#### FRAGMENTO DEL TEXTO
Segundo, en tanto sistema normativo exhibe un carácter vinculante y limitativo que el individuo no puede desatender so pena de penalizaciones o castigos cuyo objetivo consistiría precisamente en recolocar a dicho individuo bajo el alcance normativo de dicho sistema. Tercero y relacionado, este carácter vinculante es radicalmente heterónomo, pues está impuesto desde fuera y no puede ser cuestionado, lo que exhibe además su carácter dogmático.

Finalmente, cuarto, los criterios para colocarnos dentro de uno u otro dominio normativo se basan precisamente en invocar un supuesto orden natural que a la vez moviliza un imaginario de naturaleza humana y una reconstrucción histórica de lo que los hombres y mujeres supuestamente han sido siempre en nuestras familias, culturas y naciones. Así, la diacronía se usa para justificar el presente.

De esta manera, el recuento funcionalista del género con su pretensión de exhaustividad implica que este ordenamiento debiera ser rechazado, combatido y, de ser posible, eliminado -prejuzgando así la controversia A-; esto, sin embargo prejuzga también la controversia B pues parecería dar lugar a la tesis de que, al definir lo que es un hombre o una mujer en términos plenamente funcionales, la única forma en la cual podría concebirse la identidad de género es al reificar estas posiciones indeseables y volverlas identidad, lo que daría lugar a un sesgo en favor de la postura transexcluyente.

En el caso del recuento constitucional de Haslanger, esta reducción del género a lo meramente funcional es justamente lo que abre la puerta para que Tuvel equipare raza y género como sistemas esencialmente idénticos cuya única diferencia consistiría en el tipo de propiedades de base que se usan para conferir posiciones sociales. Esto oscurece las diferencias entre ambas categorías y sus dinámicas asociadas y genera un aplanamiento ontológico de las categorías propias de la metafísica social. Un error semejante, aunque no por motivos funcionalistas, lo comete el propio conferalismo -y quizás el modelo de covariación- pues da cuenta de dinámicas muy generales y presentes en diversas ontologías sociales sin siquiera preguntarse cuál es el elemento específico del género.

Por último, si bien estos recuentos no cancelan una comprensión histórica del género, parecen tener una limitación importante: a diferencia de la teoría queer, son incapaces de dar cabida a una lectura histórica del sexo, lo que genera la idea de que esta categoría tendría un papel transhistórico a la hora de nombrar un conjunto de sujetos presentes en todo tiempo y cultura. Ello oculta la pretensión de universalidad de las ciencias biológicas y reduce las categorías de cada cultura a la simbolización de un invariante; proyecta así los imaginarios de la ciencia occidental como fundamento metafísico último del sexo. En mi opinión, esto no nos permite comprender la profundidad del reto que implica un pensamiento genuinamente multicultural.

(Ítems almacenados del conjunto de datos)
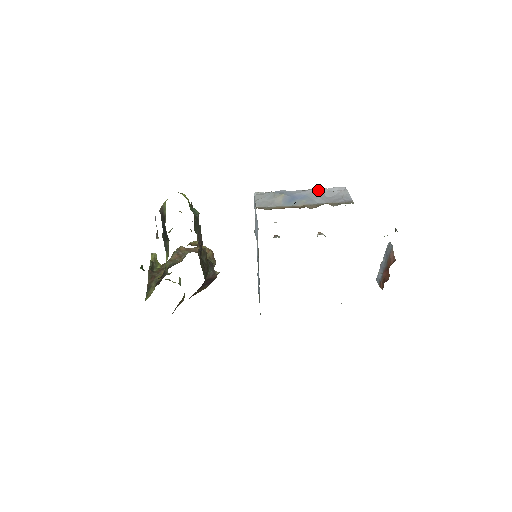
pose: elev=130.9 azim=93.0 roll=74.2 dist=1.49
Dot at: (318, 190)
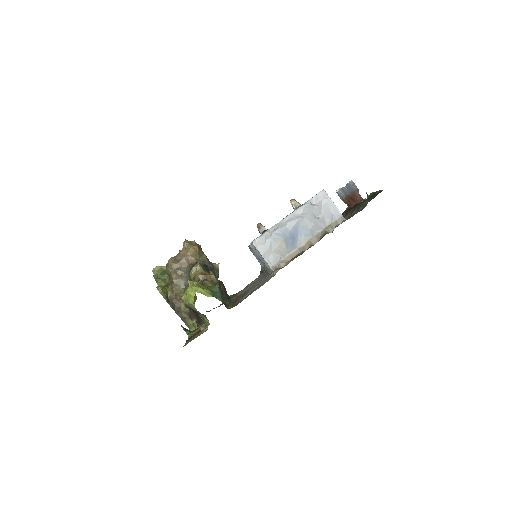
Dot at: (306, 212)
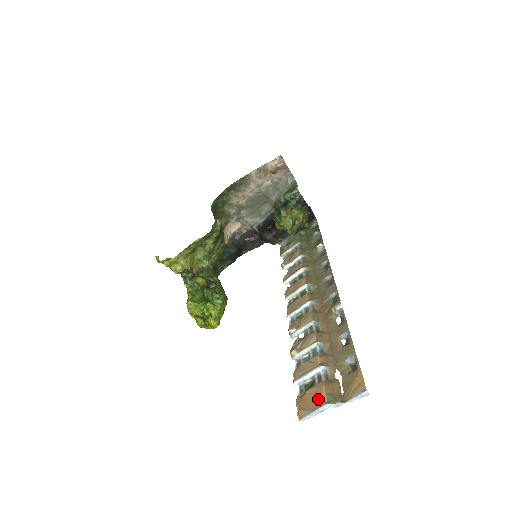
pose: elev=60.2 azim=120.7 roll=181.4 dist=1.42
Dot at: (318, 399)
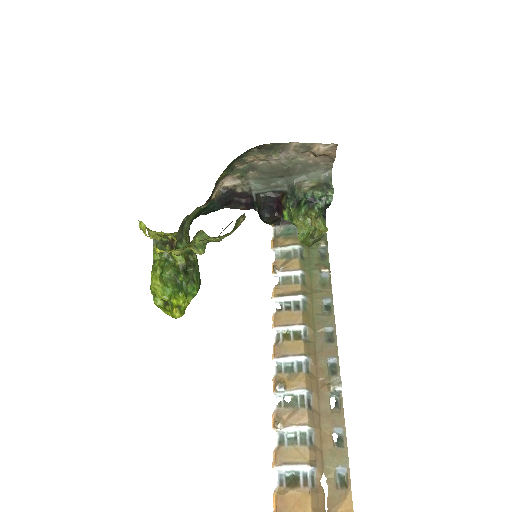
Dot at: (302, 511)
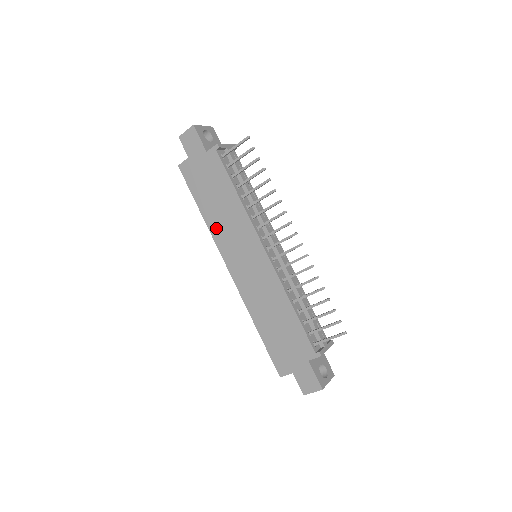
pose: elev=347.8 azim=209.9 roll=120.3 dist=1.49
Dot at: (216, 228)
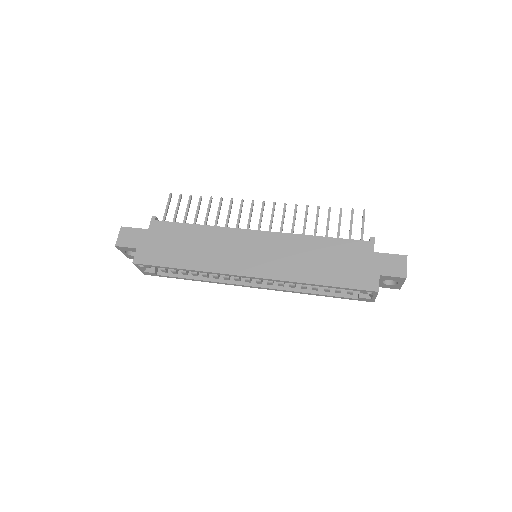
Dot at: (208, 263)
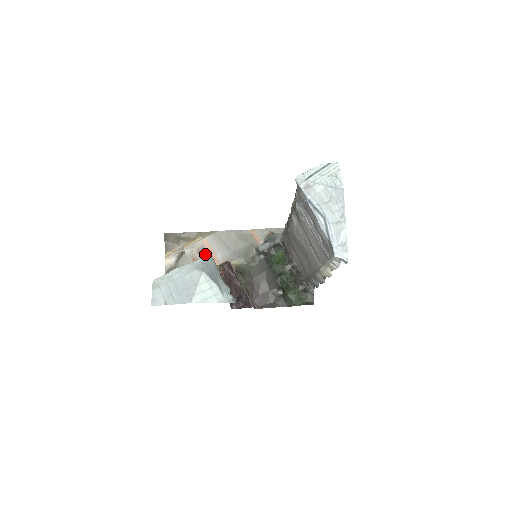
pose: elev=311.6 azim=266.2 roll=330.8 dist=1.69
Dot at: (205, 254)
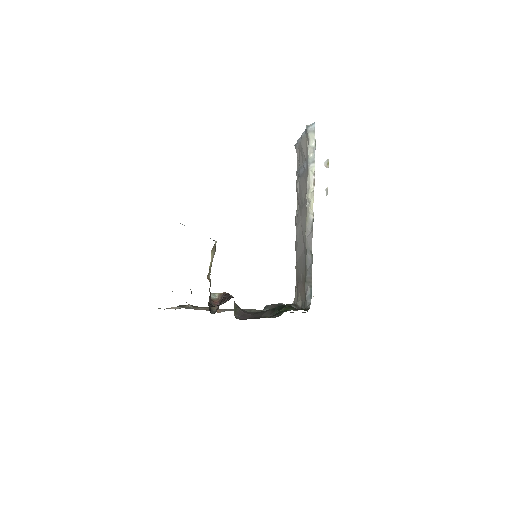
Dot at: occluded
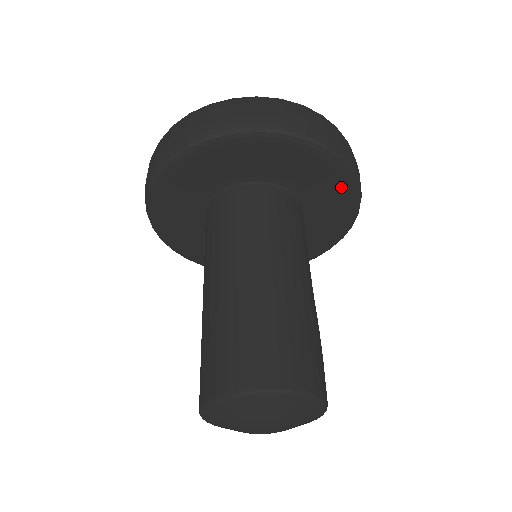
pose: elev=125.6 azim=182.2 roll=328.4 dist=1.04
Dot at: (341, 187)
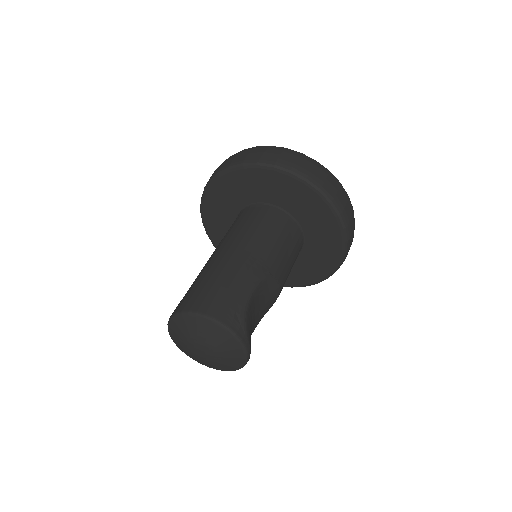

#### EJERCICIOS PROPUESTOS
1) Enumera las acciones que, según el recuento funcionalista descrito en el fragmento sobre el género, debieran aplicarse a este ordenamiento.
2) Transcribe el pasaje del fragmento sobre el género que comienza en las palabras "Segundo, en tanto" y termina después de "justificar el presente.".

#### RESPUESTAS POR EJERCICIO
1) Debiera ser rechazado, combatido y, de ser posible, eliminado.

2)
Segundo, en tanto sistema normativo exhibe un carácter vinculante y limitativo que el individuo no puede desatender so pena de penalizaciones o castigos cuyo objetivo consistiría precisamente en recolocar a dicho individuo bajo el alcance normativo de dicho sistema. Tercero y relacionado, este carácter vinculante es radicalmente heterónomo, pues está impuesto desde fuera y no puede ser cuestionado, lo que exhibe además su carácter dogmático.

Finalmente, cuarto, los criterios para colocarnos dentro de uno u otro dominio normativo se basan precisamente en invocar un supuesto orden natural que a la vez moviliza un imaginario de naturaleza humana y una reconstrucción histórica de lo que los hombres y mujeres supuestamente han sido siempre en nuestras familias, culturas y naciones. Así, la diacronía se usa para justificar el presente.